Mi experiencia personal con el no
El primer no importante que di fue a mi exmarido, años antes de separarnos. Fue un no pequeño, pero para mí fue enorme. Luego vinieron más. El no a aceptar ciertos trabajos que me agobiaban. El no a cuidar de mis nietos un fin de semana que necesitaba descansar (dolió, pero lo hice). El no a una amiga que siempre me pedía favores y nunca devolvía. El no a mi hija cuando me pidió que fuera a su casa a las nueve de la noche a hacerle compañía porque estaba triste (le dije que podía ir al día siguiente, pero que esa noche necesitaba dormir).
Cada no fue un pequeño paso hacia mi libertad. Al principio me temblaba la voz, me sentía culpable días enteros. Pero luego veía que el mundo no se acababa, que la gente no me abandonaba, que yo seguía siendo yo, pero más entera, menos agotada.

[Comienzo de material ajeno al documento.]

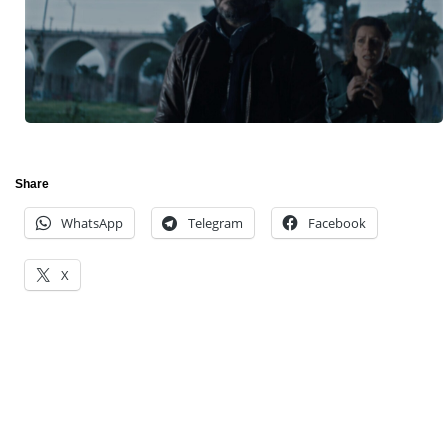
Share
WhatsApp
Telegram
Facebook
X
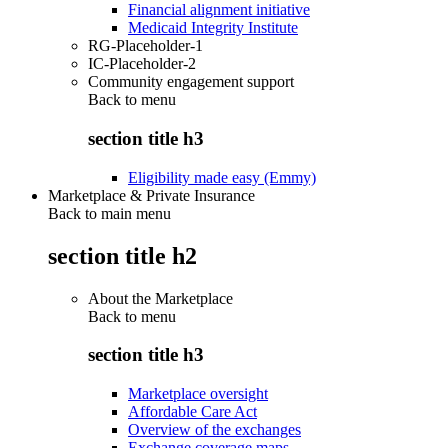
Financial alignment initiative
Medicaid Integrity Institute
RG-Placeholder-1
IC-Placeholder-2
Community engagement support
Back to
menu
section title h3
Eligibility made easy (Emmy)
Marketplace & Private Insurance
Back to main menu
section title h2
About the Marketplace
Back to
menu
section title h3
Marketplace oversight
Affordable Care Act
Overview of the exchanges
Exchange coverage maps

Ahora, cuando alguien me pide algo que no quiero o no puedo hacer, lo tengo más fácil. Escucho mi cuerpo, mi intuición. Si noto resistencia, si siento que no me apetece, digo no. Sin justificaciones, sin rodeos. Y la culpa ya casi no aparece. En su lugar, aparece una sensación de paz, de estar en el lugar correcto, de respetarme.

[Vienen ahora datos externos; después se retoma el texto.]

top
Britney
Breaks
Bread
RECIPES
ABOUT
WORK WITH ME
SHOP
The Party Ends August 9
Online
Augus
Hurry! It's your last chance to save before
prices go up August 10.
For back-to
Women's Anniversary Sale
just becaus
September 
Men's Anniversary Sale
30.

Lo que he aprendido en este camino
Aprender a decir no ha sido uno de los aprendizajes más importantes de mi menopausia. Me ha enseñado que mis necesidades importan, que mi tiempo es valioso, que no tengo que estar disponible para todos todo el tiempo. Me ha enseñado que poner límites es un acto de amor propio, no de egoísmo.
También me ha enseñado que los demás se adaptan. Mis hijas, al principio, se sorprendieron. Pero ahora lo respetan y ellas también están aprendiendo a decir no. Mi marido ha tenido que asumir más responsabilidades en casa, y la relación ha mejorado porque ya no estoy siempre agotada y de mal humor. Mis amigos, los verdaderos, lo entendieron.
Si estás leyendo esto y nunca has dicho no, o te cuesta horrores, quiero que sepas que se puede aprender. Que no es fácil, pero merece la pena. Empieza poco a poco. Con un no pequeño. Luego con otro. Y verás cómo, poco a poco, tu vida empieza a ser más tuya y menos de los demás. Porque en la menopausia, más que nunca, necesitamos poner el oxígeno primero. Necesitamos priorizarnos. Necesitamos decirnos a nosotras mismas: «sí, yo también importo».